Lo que hace apenas tres días fue motivo de celebración en Cartagena —el inicio de la recuperación de colegios en ruinas, proyectos largamente esperados por más de 12 mil estudiantes— hoy se convirtió en un foco de indignación. La suspensión de las obras, ordenada por la jueza Novena Penal Municipal Elizabeth Araújo, en respuesta a una tutela interpuesta por Lía Margarita Muñoz, política del Pacto Histórico y excandidata a la Alcaldía, desató el rechazo de obreros, padres de familia y líderes comunitarios.
En el colegio Santa María, donde ya se adelantaban las primeras labores de reconstrucción, un grupo de trabajadores de la construcción alzó la voz. Dicen sentirse directamente golpeados por la decisión, pues muchos habían encontrado en estas obras una oportunidad laboral para sostener a sus hogares.
“No solo son los niños a quienes quieren aplazarles el sueño de estudiar en un colegio digno; también somos los obreros que ya contábamos con este empleo. Se frena la emoción de estudiantes y padres de familia, y además se nos afecta a nosotros, que tenemos familias que mantener. Si la gente se queda sin trabajo, eso también puede traer más inseguridad”, manifestaron en conjunto.
La suspensión no solo toca fibras en el sector educativo, sino también en la economía local. Son decenas de maestros de obra, ayudantes, ingenieros y profesionales que habían sido vinculados al proyecto y que hoy ven en riesgo su estabilidad laboral.
A la par, diversas voces cuestionan la motivación de la tutela. Señalan que Muñoz trabajó hasta hace pocos meses como contratista de la Alcaldía con una Orden de Prestación de Servicios, lo que hace pensar en una retaliación política o laboral justo en plena campaña electoral.

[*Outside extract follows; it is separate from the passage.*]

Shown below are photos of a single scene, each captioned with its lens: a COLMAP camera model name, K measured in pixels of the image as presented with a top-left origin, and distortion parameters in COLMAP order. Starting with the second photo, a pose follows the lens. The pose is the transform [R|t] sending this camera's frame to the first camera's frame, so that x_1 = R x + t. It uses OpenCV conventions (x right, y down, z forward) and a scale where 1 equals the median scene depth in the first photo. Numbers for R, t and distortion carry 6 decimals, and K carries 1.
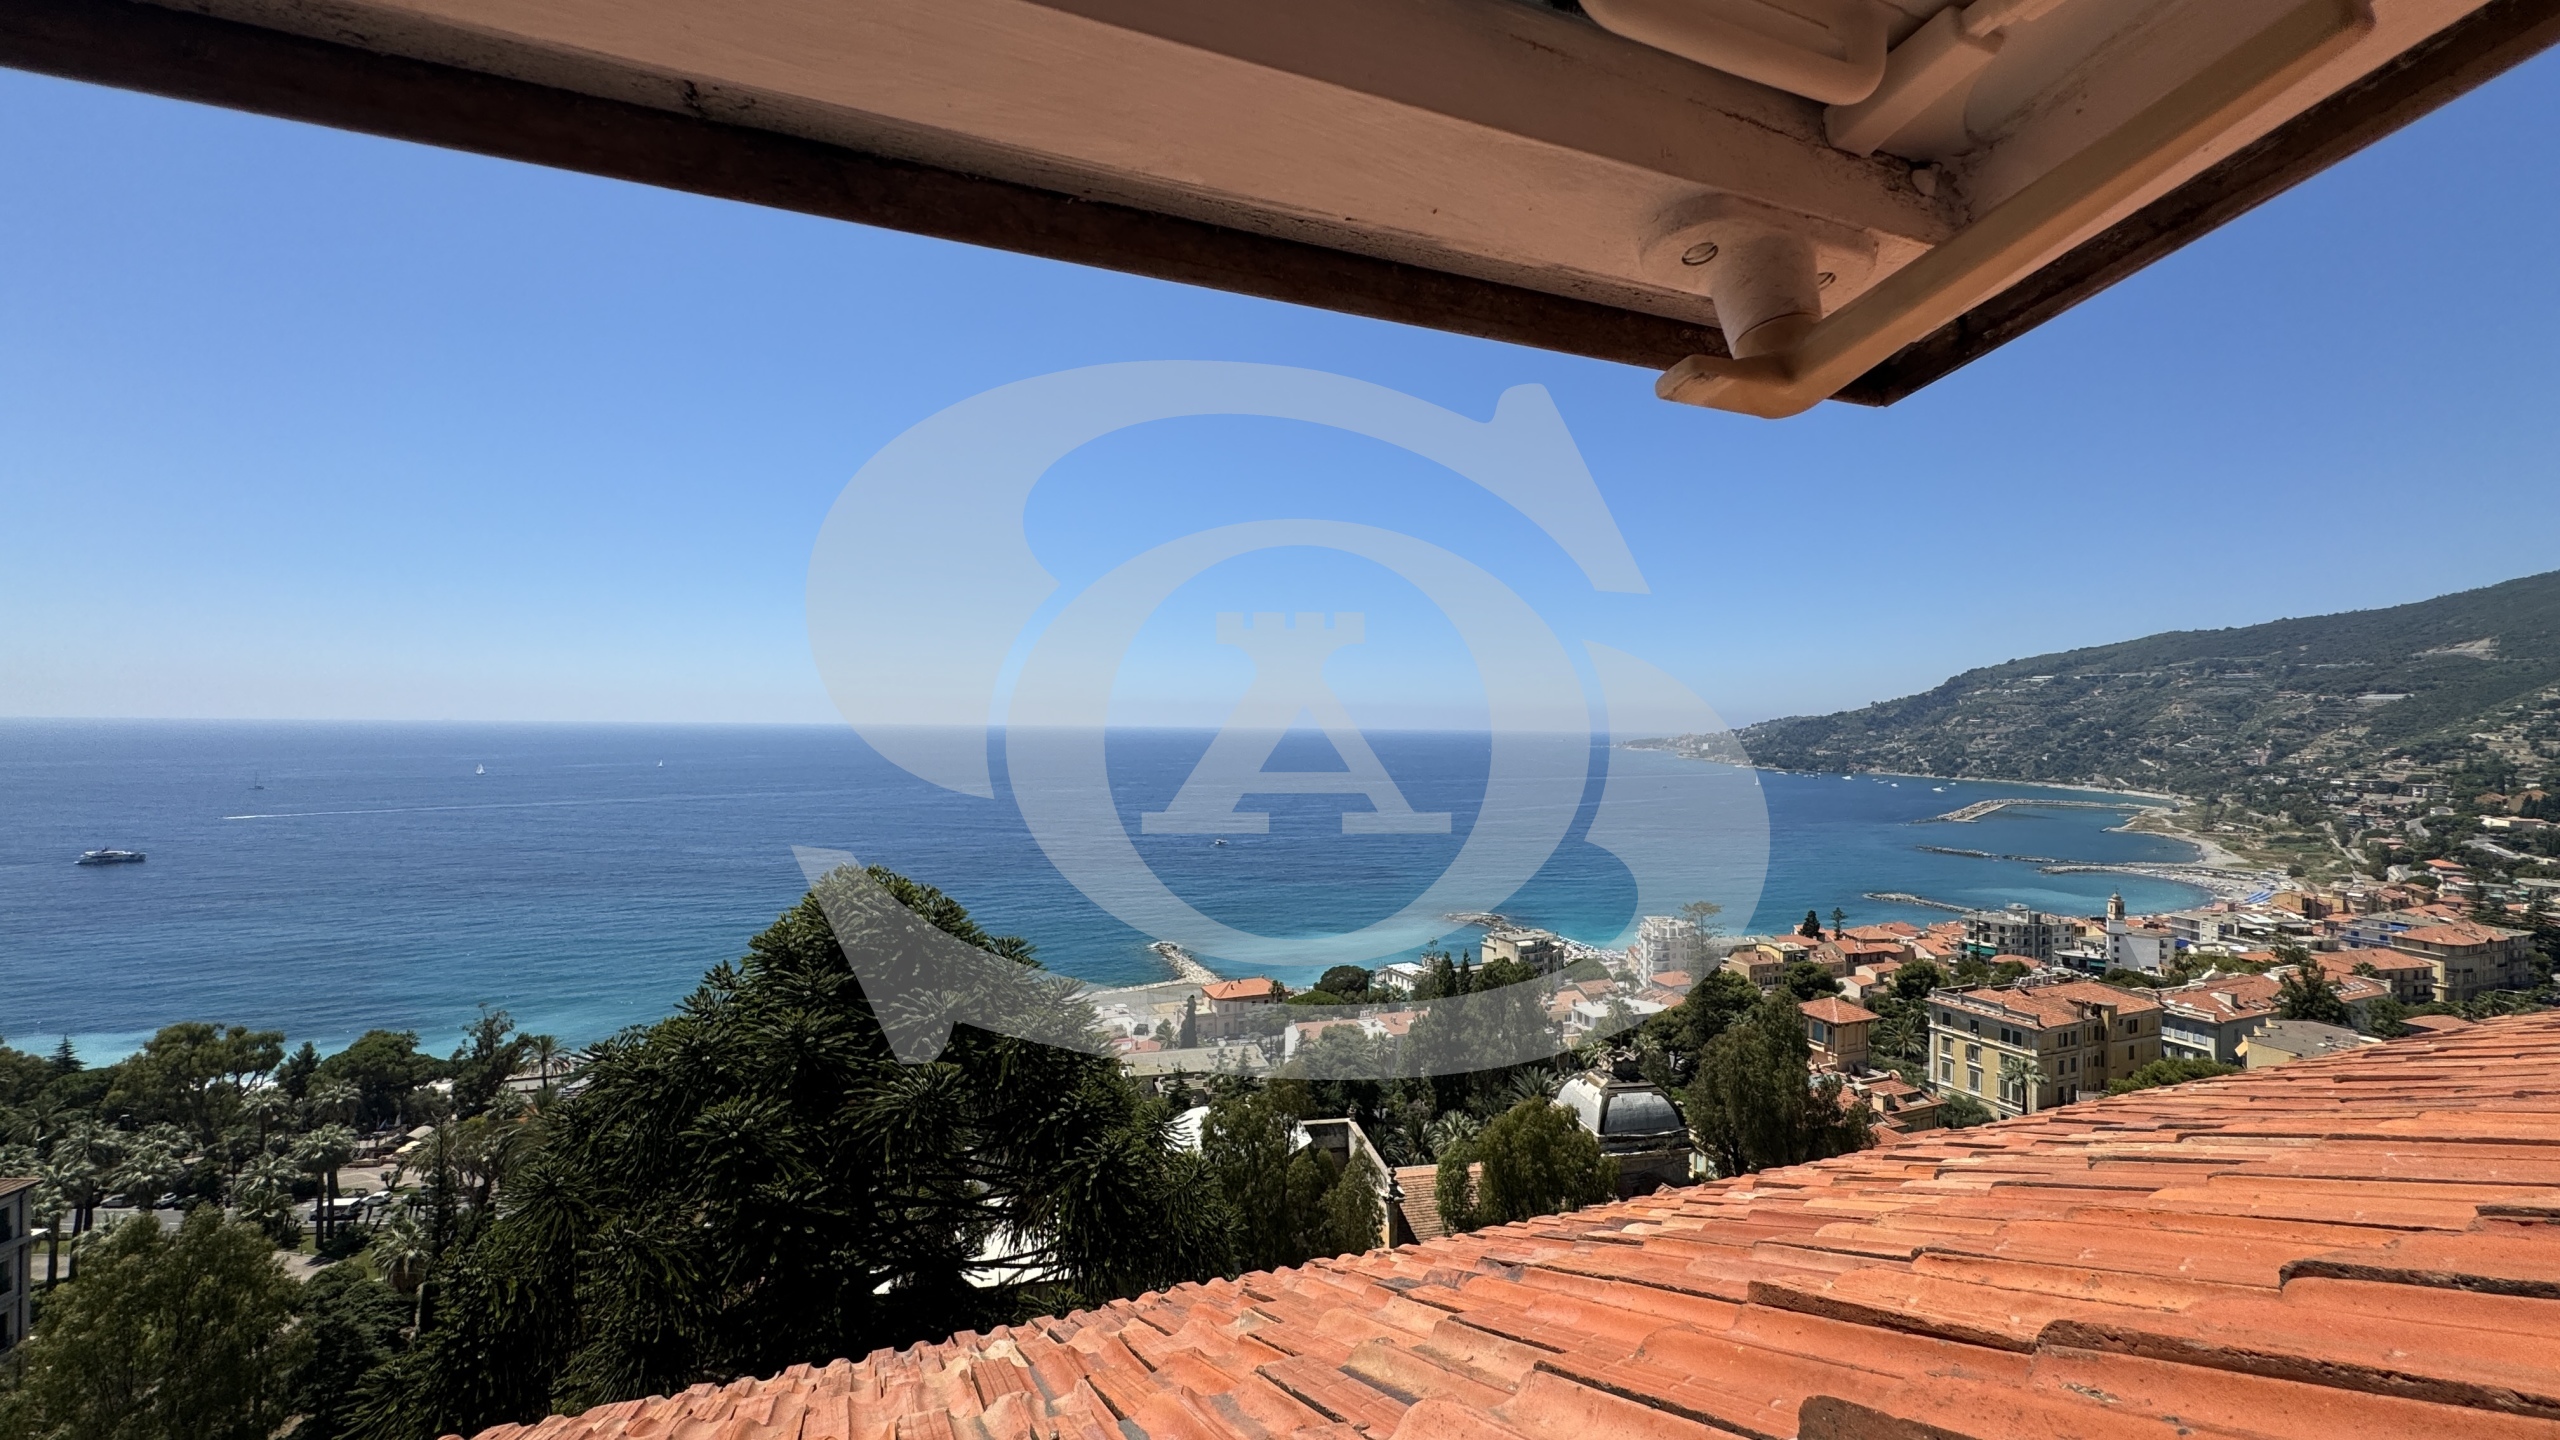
lens RADIAL K [[1019.0, 0, 1278.0], [0, 1019.0, 719.2], [0, 0, 1]] dist [-0.001799, 0.001149]
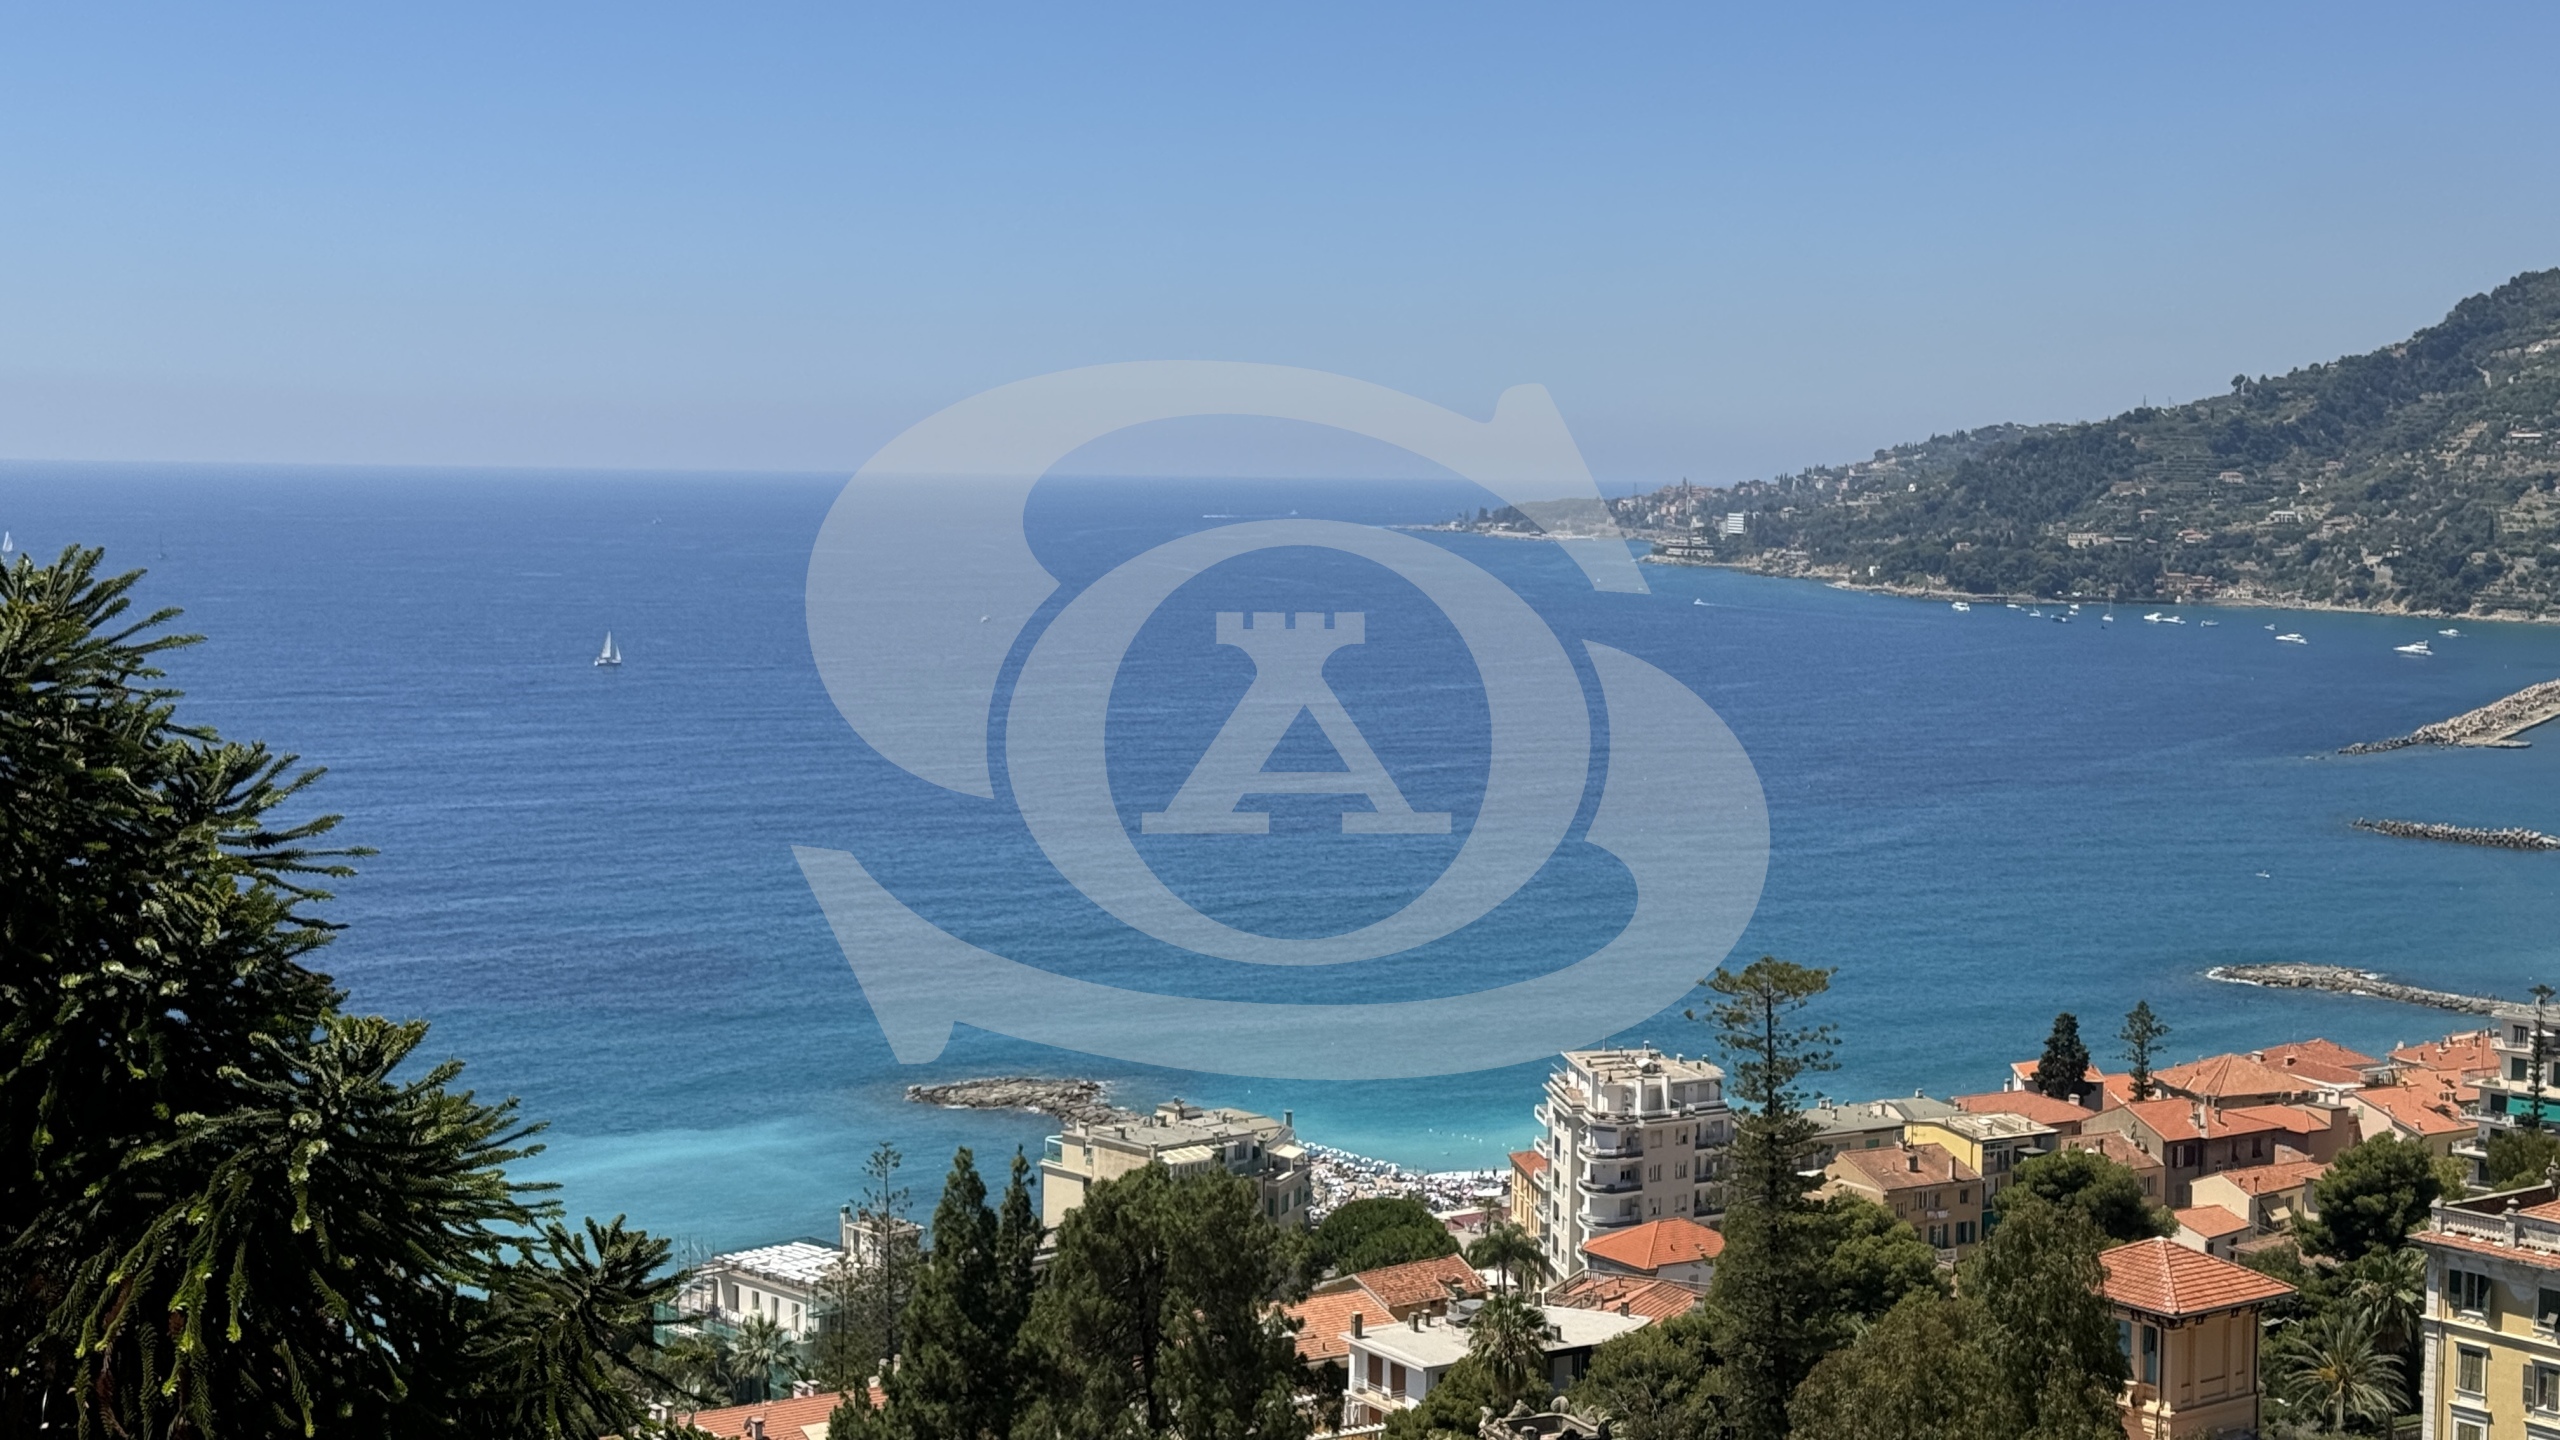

El contraste no podría ser más fuerte: lo que se vivió con júbilo durante el inicio de las obras —con comunidades celebrando el fin de décadas de abandono escolar— se transformó en frustración e incertidumbre. Barrios como 20 de Julio, Antonio José de Sucre, Cerros de Albornoz y el mismo Santa María hoy sienten que se les arrebata un derecho ganado: el de ver a sus hijos estudiar en condiciones dignas.
El caso, más allá de lo judicial, pone sobre la mesa una pregunta de fondo: ¿hasta dónde pueden llegar los intereses políticos en un tema tan sensible como la educación y el empleo de cientos de familias cartageneras?